357 lines (272 loc) · 17.8 KB

rgbd_hand_gesture_learner module

The rgbd_hand_gesture_learner module contains the RgbdHandGestureLearner class, which inherits from the abstract class Learner.

On the table below you can find the gesture classes and their corresponding IDs:

ID 0 1 2 3 4 5 6 7 8 9 10 11 12 13 14 15
Class COLLAB Eight Five Four Horiz HBL, HFR Horiz HFL, HBR Nine One Punch Seven Six Span Three TimeOut Two XSign

The naming convention of the gestures classes is as follow:

  • V is used for vertical gestures, while H is used for horizontal gestures.
  • F identifies the version of the gesture where the front of the hand is facing the camera, while B identifies the version where the back of the hand is facing the camera.
  • R is used for right-hand gestures, while L is used for left-hand gestures.
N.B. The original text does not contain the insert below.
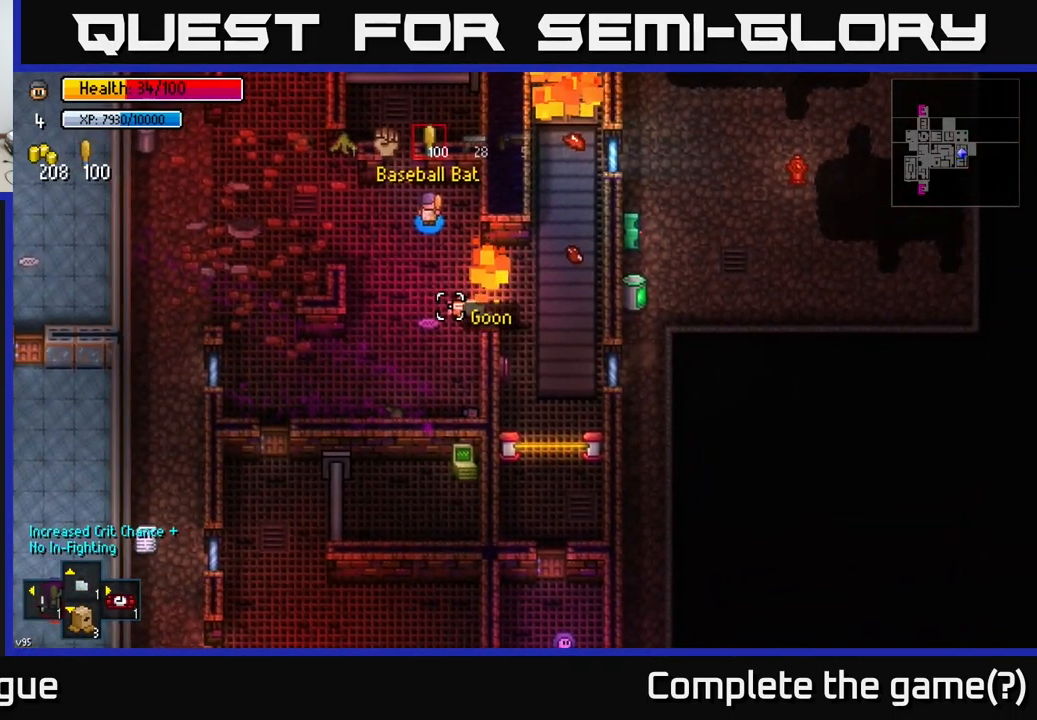
{"buttons": ["R1"], "left_stick": "center", "right_stick": "down", "events": [[233, "R1", "down"], [300, "R1", "up"], [383, "R1", "down"], [450, "R1", "up"], [500, "R1", "down"]]}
Below is an illustration image of hand gestures, the image is copied from [1]. Hand gesture examples

Class RgbdHandGestureLearner

Bases: opendr.engine.learners.Learner

The RgbdHandGestureLearner class provides an implementation of the common baseline method in hand gesture recognition using RGBD input, which concantenates the RGB and the depth image into a single image with 4 channels.
Hand gesture recognition is conducted via learning a convolution neural network (CNN) classifier that operates on the input RGBD data.
Common CNN architectures are implemented with an option to load their pretrained weights on the ImageNet dataset.
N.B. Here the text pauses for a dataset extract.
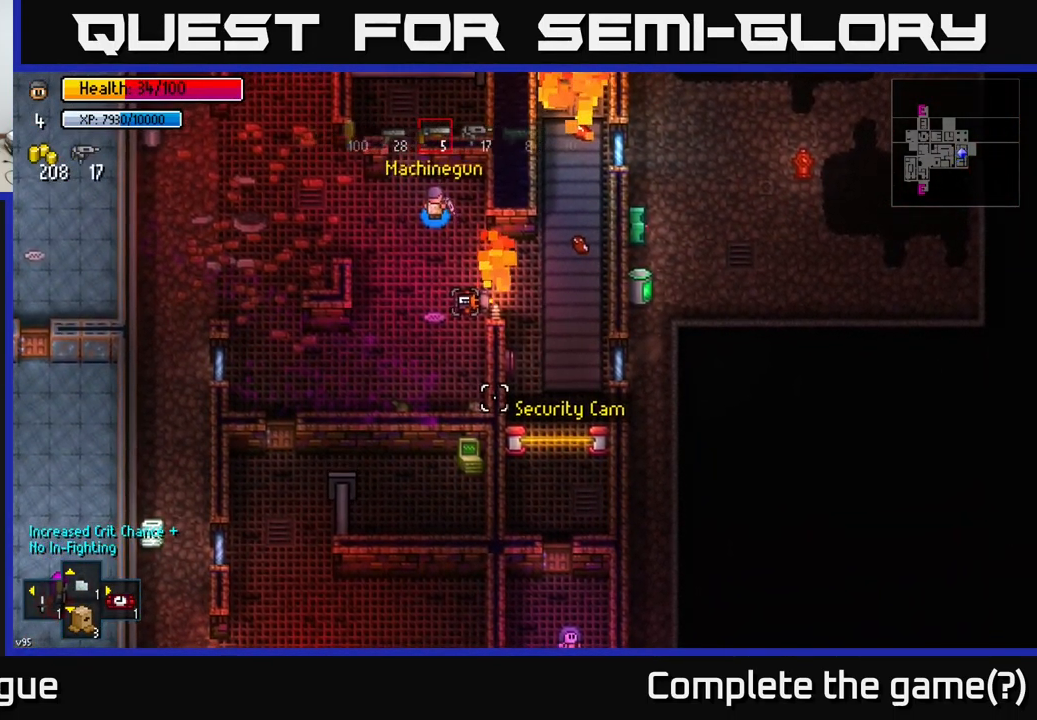
{"buttons": [], "left_stick": "center", "right_stick": "down", "events": [[117, "R1", "up"], [167, "R1", "down"], [234, "R1", "up"]]}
The RgbdHandGestureLearner class has the following public methods:

RgbdHandGestureLearner constructor

RgbdHandGestureLearner(self, n_class, architecture, pretrained, lr_scheduler, optimizer, weight_decay, iters, batch_size, n_workers, checkpoint_after_iter, checkpoint_load_iter, temp_path, device, test_mode)

Parameters:

  • n_class: int
    Specifies the number of classes.

  • architecture: str/torch.nn.Module
    Specifies the architecture of the classifier.
    This can be a string that indicates a built-in architecture or an instance of torch.nn.Module that implements a custom architecture.
    The complete list of built-in classifiers can be retrieved by calling opendr.perception.multimodal_human_centric.rgbd_hand_gesture_learner.rgb_hand_gesture_learner.get_builtin_architectures(), which includes:

    • 'mobilenet_v2'
    • 'vgg11'
    • 'vgg11_bn'
    • 'vgg13'
    • 'vgg13_bn'
    • 'vgg16'
    • 'vgg16_bn'
    • 'vgg19'
    • 'vgg19_bn'
    • 'mnasnet0_5'
    • 'mnasnet0_75'
    • 'mnasnet1_0'
    • 'mnasnet1_3'
    • 'densenet121'
    • 'densenet161'
    • 'densenet169'
    • 'densenet201'
    • 'resnet18'
    • 'resnet34'
    • 'resnet50'
    • 'resnet101'
    • 'resnet152'
    • 'resnext50_32x4d'
    • 'resnext101_32x8d'
    • 'wide_resnet50_2'
    • 'wide_resnet101_2'
  • pretrained: bool, default=False
    Specifies whether to load the ImageNet pretrained weights.
    Not all architectures have pretrained weights available.
    The names of architectures that have pretrained weights can be retrieved by calling opendr.perception.multimodal_human_centric.rgbd_hand_gesture_learner.rgbd_hand_gesture_learner.get_pretrained_architectures().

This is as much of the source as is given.